(Recorded data)
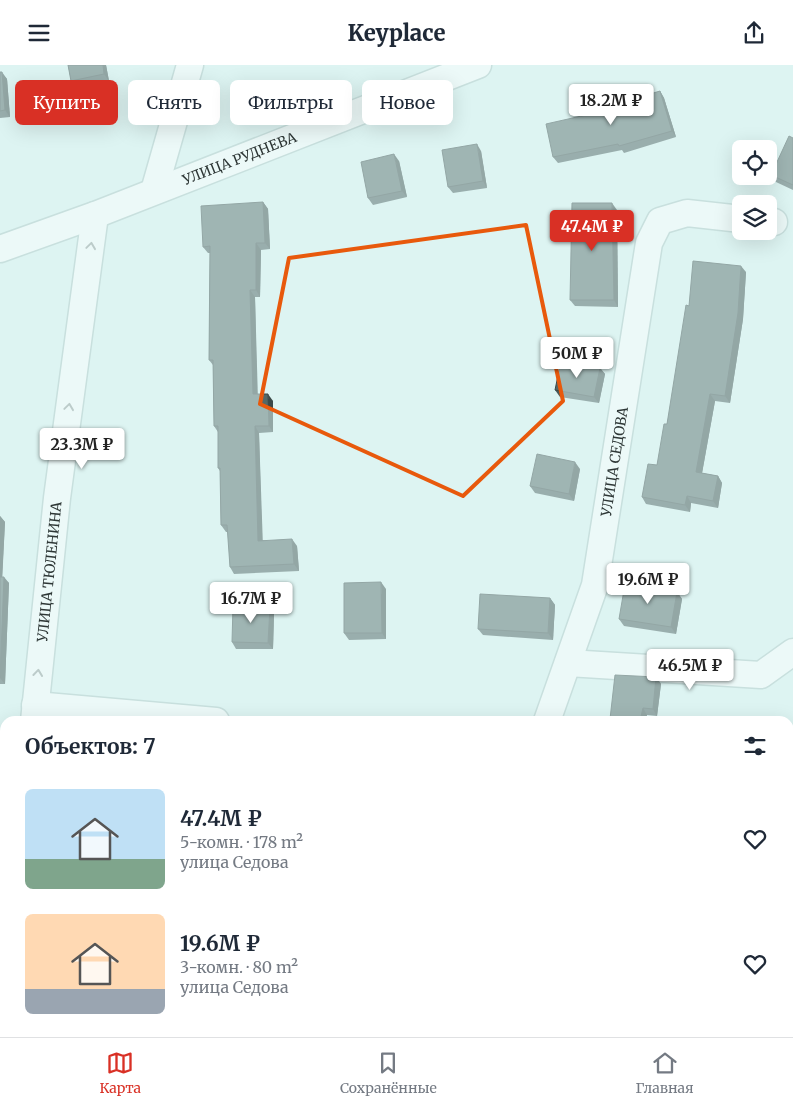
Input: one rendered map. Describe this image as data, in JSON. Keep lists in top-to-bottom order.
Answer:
{
  "streets": {
    "street": ["УЛИЦА РУДНЕВА", "УЛИЦА СЕДОВА", "УЛИЦА ТЮЛЕНИНА"]
  },
  "crossings": [
    ["УЛИЦА РУДНЕВА", "УЛИЦА ТЮЛЕНИНА"]
  ],
  "one_way": ["УЛИЦА ТЮЛЕНИНА"],
  "page": {
    "header": "Keyplace",
    "chip": [
      "Купить",
      "Снять",
      "Фильтры",
      "Новое"
    ],
    "price": [
      "18.2M ₽",
      "47.4M ₽",
      "50M ₽",
      "23.3M ₽",
      "19.6M ₽",
      "16.7M ₽",
      "46.5M ₽"
    ],
    "heading": "Объектов: 7",
    "list": [
      {
        "name": "47.4M ₽",
        "note": "5-комн. · 178 m² · улица Седова"
      },
      {
        "name": "19.6M ₽",
        "note": "3-комн. · 80 m² · улица Седова"
      }
    ],
    "tabs": ["Карта", "Сохранённые", "Главная"]
  }
}
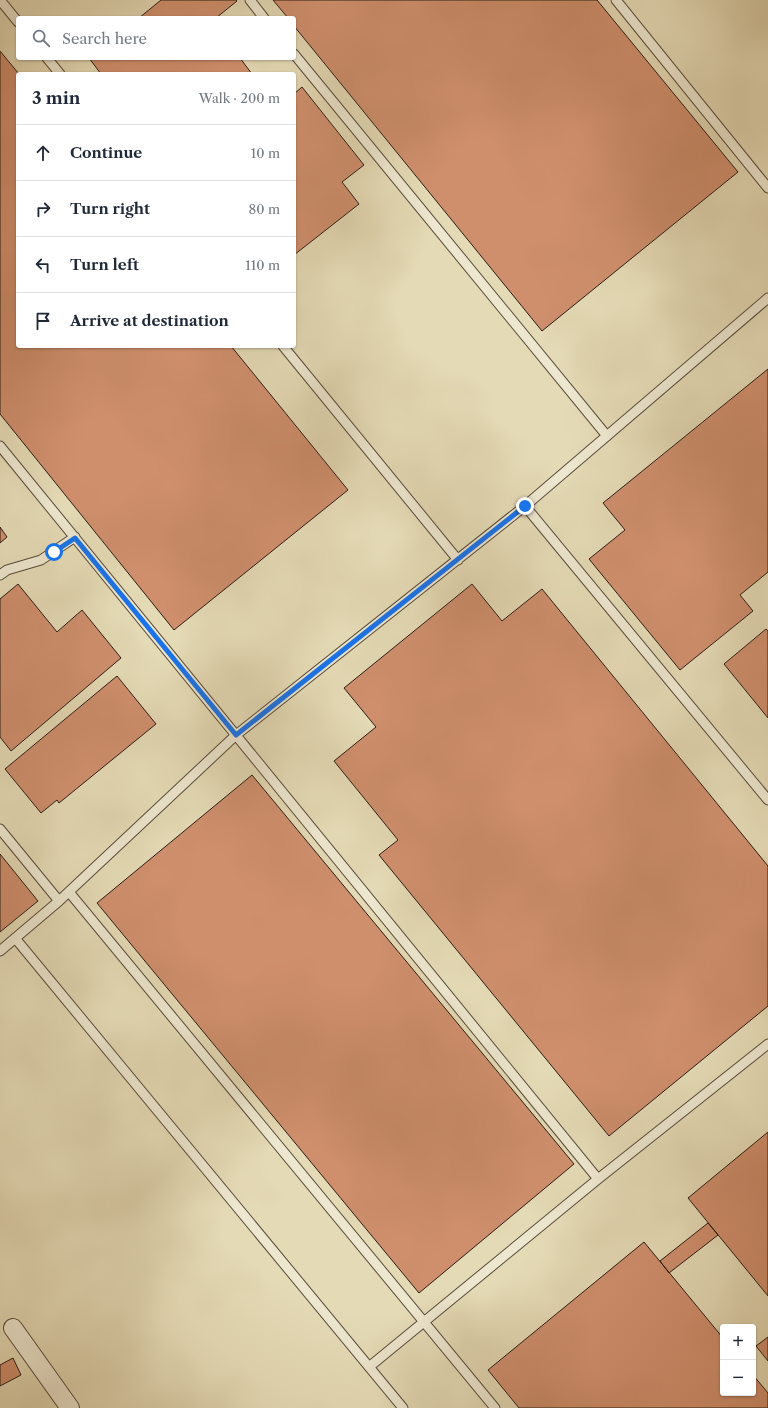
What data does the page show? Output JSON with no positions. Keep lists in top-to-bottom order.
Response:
{
  "page": {
    "search": "Search here",
    "heading": ["3 min", "Walk · 200 m"],
    "list": [
      ["Continue", "10 m"],
      ["Turn right", "80 m"],
      ["Turn left", "110 m"],
      "Arrive at destination"
    ],
    "map_buttons": ["+", "−"]
  }
}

# Problem description
The answer must be an exact copy of the records, with no pictures in it.

# Written answer
Input: one rendered map. Describe this image as data, in JSON. Keep lists in top-to-bottom order.
Answer:
{
  "streets": {
    "street": ["УЛИЦА РУДНЕВА", "УЛИЦА СЕДОВА", "УЛИЦА ТЮЛЕНИНА"]
  },
  "crossings": [
    ["УЛИЦА РУДНЕВА", "УЛИЦА ТЮЛЕНИНА"]
  ],
  "one_way": ["УЛИЦА ТЮЛЕНИНА"],
  "page": {
    "header": "Keyplace",
    "chip": [
      "Купить",
      "Снять",
      "Фильтры",
      "Новое"
    ],
    "price": [
      "18.2M ₽",
      "47.4M ₽",
      "50M ₽",
      "23.3M ₽",
      "19.6M ₽",
      "16.7M ₽",
      "46.5M ₽"
    ],
    "heading": "Объектов: 7",
    "list": [
      {
        "name": "47.4M ₽",
        "note": "5-комн. · 178 m² · улица Седова"
      },
      {
        "name": "19.6M ₽",
        "note": "3-комн. · 80 m² · улица Седова"
      }
    ],
    "tabs": ["Карта", "Сохранённые", "Главная"]
  }
}
What data does the page show? Output JSON with no positions. Keep lists in top-to-bottom order.
Response:
{
  "page": {
    "search": "Search here",
    "heading": ["3 min", "Walk · 200 m"],
    "list": [
      ["Continue", "10 m"],
      ["Turn right", "80 m"],
      ["Turn left", "110 m"],
      "Arrive at destination"
    ],
    "map_buttons": ["+", "−"]
  }
}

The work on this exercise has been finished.